CCRL 40/4 single cpu list - IPONized

lkaufman · Post by **lkaufman** » Fri Nov 25, 2016 4:09 am

carldaman wrote:
lkaufman wrote:
Laskos wrote:
lkaufman wrote:
ThatsIt wrote:
IWB wrote:I like 'IPONized'!
[...snip...]
Isn't that a good start to standardize elo calculation and base rating within the lists. I am open for suggestions! (And I am more willing to compromise with the rating (as this is arbitrary anyhow) than with the statistical method ... but if all agree to follow a democratic vote I am in!)
I would like to see Critter 1.6x 1CPU @ ELO 2800.

Best wishes,
G.S.
It seems to me that if you are going to have engine ratings that are intended to suggest what they would rate vs. top humans, the base rating should be an engine that actually played many GMs, with a very conservative estimated rating since engine vs engine ratings do seem to overstate improvement somewhat. Due to the many games between Rybka (versions from about 2.3.2a to Rybka 3) and GMs with varying handicaps and conditions, I can say with reasonable confidence that Rybka 3 on 1 cpu would have a FIDE rating somewhere in the 2900s, and so fixing it at 2900 would be a suitably conservative value. This just happens to be almost exactly its current IPON rating. These Rybka versions from 2.3.2a to 3, running on 4 or 8 cores almost a decade ago, were probably on average about like Rybka 3 running single core on a typical laptop I7 today. Rybka beat GM Joel Benjamin (then about 2600 FIDE) by 7 to 1 in normal chess despite giving him White in every game, and beat GM Jan Ehlvest (then well over 2600) by 4.5 to 1.5 giving him White every game, double time, only 3 move opening book, no TBs, and small Hash size. Matches with material handicaps confirmed that Rybka was well beyond the strength of any human player. So I favor using Rybka 3 as the anchor at 2900, since it is the strongest engine with a rating that can be clearly justified based on GM matches.
Also, the newer versions of Komodo on 24 cores about 3300 FIDE on 1 hour TC. We established that with reasonable confidence. 1 core would be about 3150 FIDE at that TC. In Bullet and Blitz games the FIDE ELO level of Komodo is even higher. I often see naive statements, like "engines now are 3200 level". This quantity depends on time control, hardware, FIDE or engine ratings, contempt, opening book, etc. Also, FIDE and CCRL ratings differ not only in offset, but also in rating compression of FIDE ratings compared to engine ratings, and this seems to be even non-linear on large ELO spans.
This compression problem makes it a matter of opinion where to anchor the list. Although we pretty much agree on the ratings for Komodo based on these handicap matches, the rating for Rybka 3 is much less dependent on assumptions and calculations, as it actually played 14 games of normal chess with strong GMs at fairly normal time limits. True, there were various other advantages for the GMs, especially White in every game, but the elo value of White is well known, and the other advantages only applied to six of the games and were not too large. So I think Rybka 3 makes a better anchor as its rating can be much more easily explained. Actual performance for 11.5 out of 14 score was close to 2900, without even adjusting for White pieces, so 2900 is clearly a very conservative rating for Rybka 3. Actually those 14 games were played with versions closer to Rybka 2.32a than to Rybka 3, so even though they were played on 4 cpus I think Rybka 3 on one modern cpu would be at least as strong.
2900 seems too conservative a rating for Rybka 3. It was way ahead of its peers back in its heyday. Even the old Chess Tiger 14 achieved performance levels of about 2800 FIDE ELO in human tournaments way back in 2001.

CL

I agree, probably it deserves at least 2950. I pick 2900 because it can be shown to be pretty much a low bound estimate, and because compression makes the top engines come out too high unless we suppress the anchor a bit.
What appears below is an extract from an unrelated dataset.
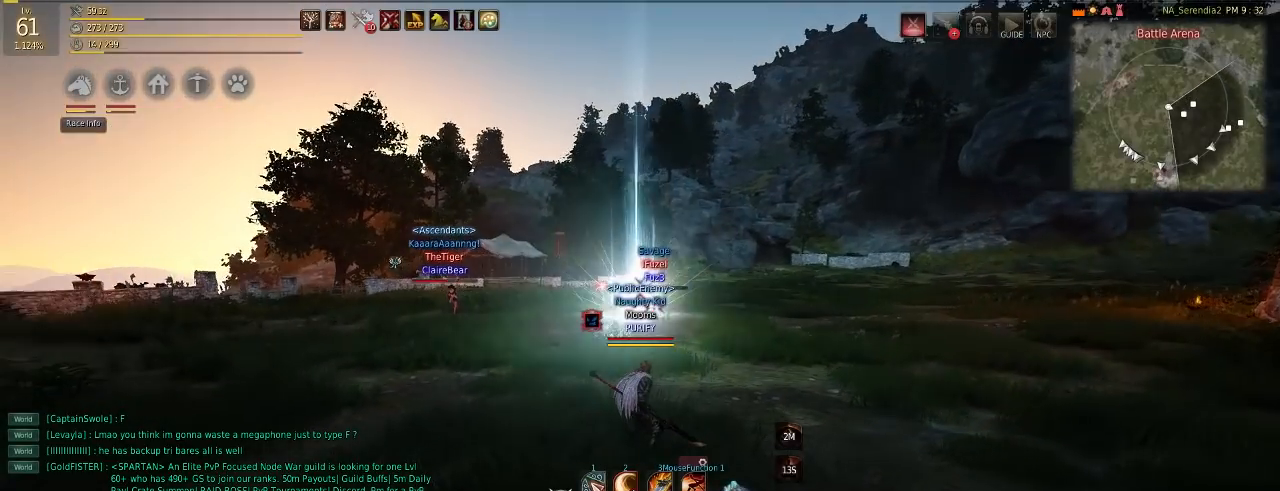
{"keys": ["w"], "mouse": [], "events": [[434, "w", "down"]]}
Laskos · Post by **Laskos** » Fri Nov 25, 2016 6:10 am

lkaufman wrote:
Laskos wrote:
lkaufman wrote:
ThatsIt wrote:
IWB wrote:I like 'IPONized'!
[...snip...]
Isn't that a good start to standardize elo calculation and base rating within the lists. I am open for suggestions! (And I am more willing to compromise with the rating (as this is arbitrary anyhow) than with the statistical method ... but if all agree to follow a democratic vote I am in!)
I would like to see Critter 1.6x 1CPU @ ELO 2800.

Best wishes,
G.S.
It seems to me that if you are going to have engine ratings that are intended to suggest what they would rate vs. top humans, the base rating should be an engine that actually played many GMs, with a very conservative estimated rating since engine vs engine ratings do seem to overstate improvement somewhat. Due to the many games between Rybka (versions from about 2.3.2a to Rybka 3) and GMs with varying handicaps and conditions, I can say with reasonable confidence that Rybka 3 on 1 cpu would have a FIDE rating somewhere in the 2900s, and so fixing it at 2900 would be a suitably conservative value. This just happens to be almost exactly its current IPON rating. These Rybka versions from 2.3.2a to 3, running on 4 or 8 cores almost a decade ago, were probably on average about like Rybka 3 running single core on a typical laptop I7 today. Rybka beat GM Joel Benjamin (then about 2600 FIDE) by 7 to 1 in normal chess despite giving him White in every game, and beat GM Jan Ehlvest (then well over 2600) by 4.5 to 1.5 giving him White every game, double time, only 3 move opening book, no TBs, and small Hash size. Matches with material handicaps confirmed that Rybka was well beyond the strength of any human player. So I favor using Rybka 3 as the anchor at 2900, since it is the strongest engine with a rating that can be clearly justified based on GM matches.
Also, the newer versions of Komodo on 24 cores about 3300 FIDE on 1 hour TC. We established that with reasonable confidence. 1 core would be about 3150 FIDE at that TC. In Bullet and Blitz games the FIDE ELO level of Komodo is even higher. I often see naive statements, like "engines now are 3200 level". This quantity depends on time control, hardware, FIDE or engine ratings, contempt, opening book, etc. Also, FIDE and CCRL ratings differ not only in offset, but also in rating compression of FIDE ratings compared to engine ratings, and this seems to be even non-linear on large ELO spans.
This compression problem makes it a matter of opinion where to anchor the list. Although we pretty much agree on the ratings for Komodo based on these handicap matches, the rating for Rybka 3 is much less dependent on assumptions and calculations, as it actually played 14 games of normal chess with strong GMs at fairly normal time limits. True, there were various other advantages for the GMs, especially White in every game, but the elo value of White is well known, and the other advantages only applied to six of the games and were not too large. So I think Rybka 3 makes a better anchor as its rating can be much more easily explained. Actual performance for 11.5 out of 14 score was close to 2900, without even adjusting for White pieces, so 2900 is clearly a very conservative rating for Rybka 3. Actually those 14 games were played with versions closer to Rybka 2.32a than to Rybka 3, so even though they were played on 4 cpus I think Rybka 3 on one modern cpu would be at least as strong.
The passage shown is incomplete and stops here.